>>>

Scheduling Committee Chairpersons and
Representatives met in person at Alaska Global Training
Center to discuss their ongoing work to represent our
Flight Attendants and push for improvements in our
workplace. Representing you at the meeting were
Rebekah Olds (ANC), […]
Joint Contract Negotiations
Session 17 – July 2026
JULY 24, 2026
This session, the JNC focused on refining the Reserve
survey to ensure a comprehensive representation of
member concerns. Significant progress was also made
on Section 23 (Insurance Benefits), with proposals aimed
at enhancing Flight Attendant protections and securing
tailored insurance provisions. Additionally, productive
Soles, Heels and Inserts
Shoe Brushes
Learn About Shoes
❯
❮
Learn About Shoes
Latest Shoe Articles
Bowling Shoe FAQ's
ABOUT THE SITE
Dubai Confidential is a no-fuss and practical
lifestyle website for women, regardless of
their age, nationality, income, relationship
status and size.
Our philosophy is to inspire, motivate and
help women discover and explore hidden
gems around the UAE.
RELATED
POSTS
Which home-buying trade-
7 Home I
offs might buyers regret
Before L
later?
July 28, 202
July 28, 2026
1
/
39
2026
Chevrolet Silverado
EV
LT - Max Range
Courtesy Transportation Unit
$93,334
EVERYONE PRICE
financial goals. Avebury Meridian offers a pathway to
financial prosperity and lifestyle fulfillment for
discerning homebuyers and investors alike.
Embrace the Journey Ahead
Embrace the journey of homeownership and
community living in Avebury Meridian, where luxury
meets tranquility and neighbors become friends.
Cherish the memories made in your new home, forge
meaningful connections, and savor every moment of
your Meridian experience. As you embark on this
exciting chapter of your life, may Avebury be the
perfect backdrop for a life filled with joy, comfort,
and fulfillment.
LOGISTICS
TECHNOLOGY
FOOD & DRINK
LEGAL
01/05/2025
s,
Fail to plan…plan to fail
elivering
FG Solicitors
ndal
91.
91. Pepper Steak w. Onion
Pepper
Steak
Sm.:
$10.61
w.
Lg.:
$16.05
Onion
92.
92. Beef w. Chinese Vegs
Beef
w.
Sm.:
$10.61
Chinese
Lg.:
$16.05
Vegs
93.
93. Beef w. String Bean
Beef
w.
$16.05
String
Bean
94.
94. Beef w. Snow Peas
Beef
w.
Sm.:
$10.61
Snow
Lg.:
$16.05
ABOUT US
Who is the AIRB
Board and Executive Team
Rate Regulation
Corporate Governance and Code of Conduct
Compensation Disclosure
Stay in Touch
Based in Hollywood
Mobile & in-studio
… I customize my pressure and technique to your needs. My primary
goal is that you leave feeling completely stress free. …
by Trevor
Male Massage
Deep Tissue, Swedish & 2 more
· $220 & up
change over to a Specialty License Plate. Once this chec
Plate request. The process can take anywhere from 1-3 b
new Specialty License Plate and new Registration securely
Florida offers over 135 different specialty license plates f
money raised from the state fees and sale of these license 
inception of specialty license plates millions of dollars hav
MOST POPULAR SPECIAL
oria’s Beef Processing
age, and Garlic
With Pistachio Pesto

<<<

### [Work to complete]
Will you set down all of the lines above, word for word and in the same order, with nothing changed?

### [Expected output]
Scheduling Committee Chairpersons and
Representatives met in person at Alaska Global Training
Center to discuss their ongoing work to represent our
Flight Attendants and push for improvements in our
workplace. Representing you at the meeting were
Rebekah Olds (ANC), […]
Joint Contract Negotiations
Session 17 – July 2026
JULY 24, 2026
This session, the JNC focused on refining the Reserve
survey to ensure a comprehensive representation of
member concerns. Significant progress was also made
on Section 23 (Insurance Benefits), with proposals aimed
at enhancing Flight Attendant protections and securing
tailored insurance provisions. Additionally, productive
Soles, Heels and Inserts
Shoe Brushes
Learn About Shoes
❯
❮
Learn About Shoes
Latest Shoe Articles
Bowling Shoe FAQ's
ABOUT THE SITE
Dubai Confidential is a no-fuss and practical
lifestyle website for women, regardless of
their age, nationality, income, relationship
status and size.
Our philosophy is to inspire, motivate and
help women discover and explore hidden
gems around the UAE.
RELATED
POSTS
Which home-buying trade-
7 Home I
offs might buyers regret
Before L
later?
July 28, 202
July 28, 2026
1
/
39
2026
Chevrolet Silverado
EV
LT - Max Range
Courtesy Transportation Unit
$93,334
EVERYONE PRICE
financial goals. Avebury Meridian offers a pathway to
financial prosperity and lifestyle fulfillment for
discerning homebuyers and investors alike.
Embrace the Journey Ahead
Embrace the journey of homeownership and
community living in Avebury Meridian, where luxury
meets tranquility and neighbors become friends.
Cherish the memories made in your new home, forge
meaningful connections, and savor every moment of
your Meridian experience. As you embark on this
exciting chapter of your life, may Avebury be the
perfect backdrop for a life filled with joy, comfort,
and fulfillment.
LOGISTICS
TECHNOLOGY
FOOD & DRINK
LEGAL
01/05/2025
s,
Fail to plan…plan to fail
elivering
FG Solicitors
ndal
91.
91. Pepper Steak w. Onion
Pepper
Steak
Sm.:
$10.61
w.
Lg.:
$16.05
Onion
92.
92. Beef w. Chinese Vegs
Beef
w.
Sm.:
$10.61
Chinese
Lg.:
$16.05
Vegs
93.
93. Beef w. String Bean
Beef
w.
$16.05
String
Bean
94.
94. Beef w. Snow Peas
Beef
w.
Sm.:
$10.61
Snow
Lg.:
$16.05
ABOUT US
Who is the AIRB
Board and Executive Team
Rate Regulation
Corporate Governance and Code of Conduct
Compensation Disclosure
Stay in Touch
Based in Hollywood
Mobile & in-studio
… I customize my pressure and technique to your needs. My primary
goal is that you leave feeling completely stress free. …
by Trevor
Male Massage
Deep Tissue, Swedish & 2 more
· $220 & up
change over to a Specialty License Plate. Once this chec
Plate request. The process can take anywhere from 1-3 b
new Specialty License Plate and new Registration securely
Florida offers over 135 different specialty license plates f
money raised from the state fees and sale of these license 
inception of specialty license plates millions of dollars hav
MOST POPULAR SPECIAL
oria’s Beef Processing
age, and Garlic
With Pistachio Pesto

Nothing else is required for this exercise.